On April 27th, I attended the Atlantic Ducati of Pompano’s unveiling and welcome party for the 2012 Ducati Paginale. There was a festive atmosphere was bolstered by a live DJ, a lineup of Ferrari and Maserati’s finest and scantily clad women everywhere.
The entire night was spent drinking, eating and admiring the various attendee’s rides.
We had beer, wine, pizza and pasta to round out the Italian experience. There was even complimentary scotch tasting provided by Macallan with 12, 15 and 20 year scotch–high brow indeed. Inside the showroom, Atlantic Ducati was more than helpful and encouraged visitors to touch, sit and experience the full stable of Italian machines for sale.

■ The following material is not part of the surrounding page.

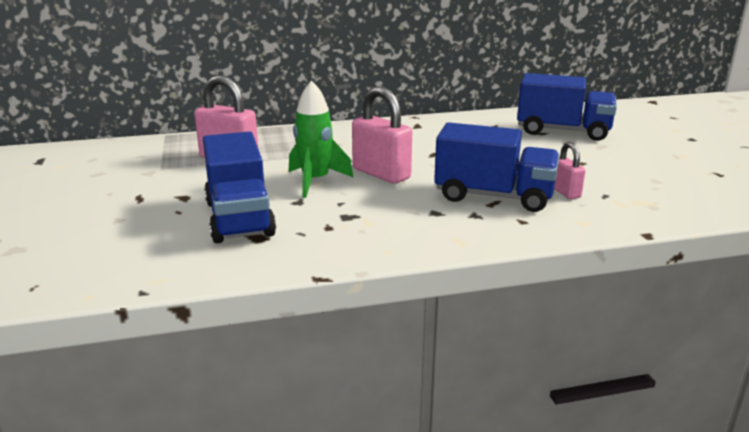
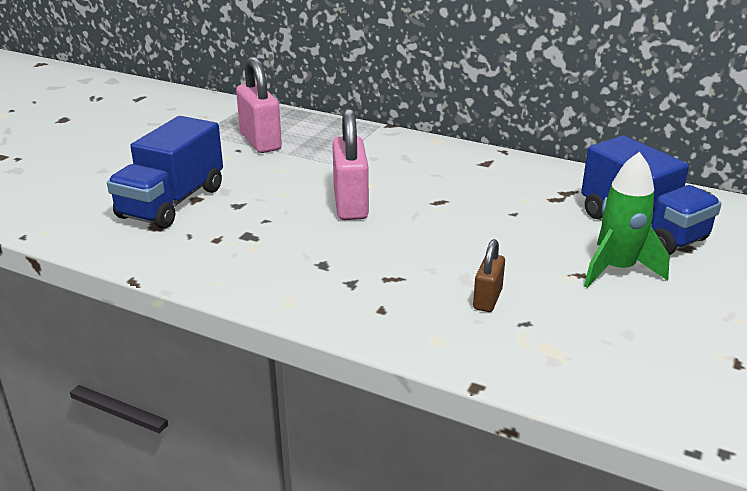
camera: 40 degrees right, 5 degrees up
green rocket [289,80,353,198] -> green rocket moved to [584,152,670,288]
blue truck [434,122,560,212] -> none
pink padlock [554,142,586,199] -> brown padlock [473,239,505,312]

Ducati spent two decades incrementally evolving its superbike design and sticking to a trellis frame layout before completely reinventing its 2012 flagship. Dubbed the “Panigale” after the Bolognese neighborhood where the Italian manufacturer is based, the newest bike addresses its predecessor’s shortcomings with a completely re-imagined design retaining two quintessentially Ducati features: a big twin engine layout, and Desmodromic valves. Though the trellis frame and underseat muffler are gone, the signature Ducati exhaust note remains.
The “1199″ designation isn’t entirely accurate— its L-twin displaces exactly 1,198.16 cc — but besides the misnomer, there’s nothing about this bike that isn’t new. The trellis frame has been replaced with a 9.2-pound aluminum monocoque that incorporates an airbox and uses the engine as a stressed member. Mass has been centralized, ie, moved towards the middle of the bike, thanks to a new, underslung exhaust system. In addition to the smaller muffler, aggressive weight savings throughout include an aluminum fuel tank, lighter wheels and brakes, and re-worked subframes to hold the seats and instrumentation in place. Overall, the Panigale drops a substantial 22 pounds, yielding a wet weight of 414 pounds.

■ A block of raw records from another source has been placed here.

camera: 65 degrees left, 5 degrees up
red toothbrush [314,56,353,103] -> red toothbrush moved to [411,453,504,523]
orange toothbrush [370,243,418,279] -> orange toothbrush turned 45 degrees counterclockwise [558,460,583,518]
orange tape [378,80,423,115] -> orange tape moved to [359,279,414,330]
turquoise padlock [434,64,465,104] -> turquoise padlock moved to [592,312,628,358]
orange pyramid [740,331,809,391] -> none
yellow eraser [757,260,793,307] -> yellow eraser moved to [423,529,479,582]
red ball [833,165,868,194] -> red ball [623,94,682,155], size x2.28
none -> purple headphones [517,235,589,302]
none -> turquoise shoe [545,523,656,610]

Among other mods, the new mill alters its internal proportions to facilitate its 25 horsepower gain, resulting in a peak figure of 195 hp at 10,750 rpm. Pistons have been widened to a massive 112 mm bore, the largest you’ll find outside the realm of supersized cruisers. The resulting oversquare ratio is fondly referred to as “Superquadro” by the Italians, and favors high-revving horsepower over midrange torque; though it approaches the bore/stroke figure of a Formula 1 engine, the Panigale still manages a thumping 98 pound-feet of torque, which peaks at a screaming 9,000 rpm. For what it’s worth, Ducati claims the most potent power-to-weight ratio of any production motorcycle.
The Panigale features six electronic control units such as traction control, throttle response, ABS, and a clutchless quick-shift. The settings are negotiated via toggle on the left handgrip and a contrasty TFT screen from a jet fighter cockpit. And yes, there is, of course, a track mode that removes all electronic safety and allows free reign over those 195 horses and braking. The “S” model adds an electronically managed suspension system that adjusts rebound and compression settings from the cockpit; ABS is optional on the base and “S” models, and adds 5.5 pounds to the overall weight.
The lines are very fluid and remind me of the new Lamborghini styling influence found on the Aventador. The plastic almost flexes in the wind similar to aerodynamic designs in Formula 1 racing.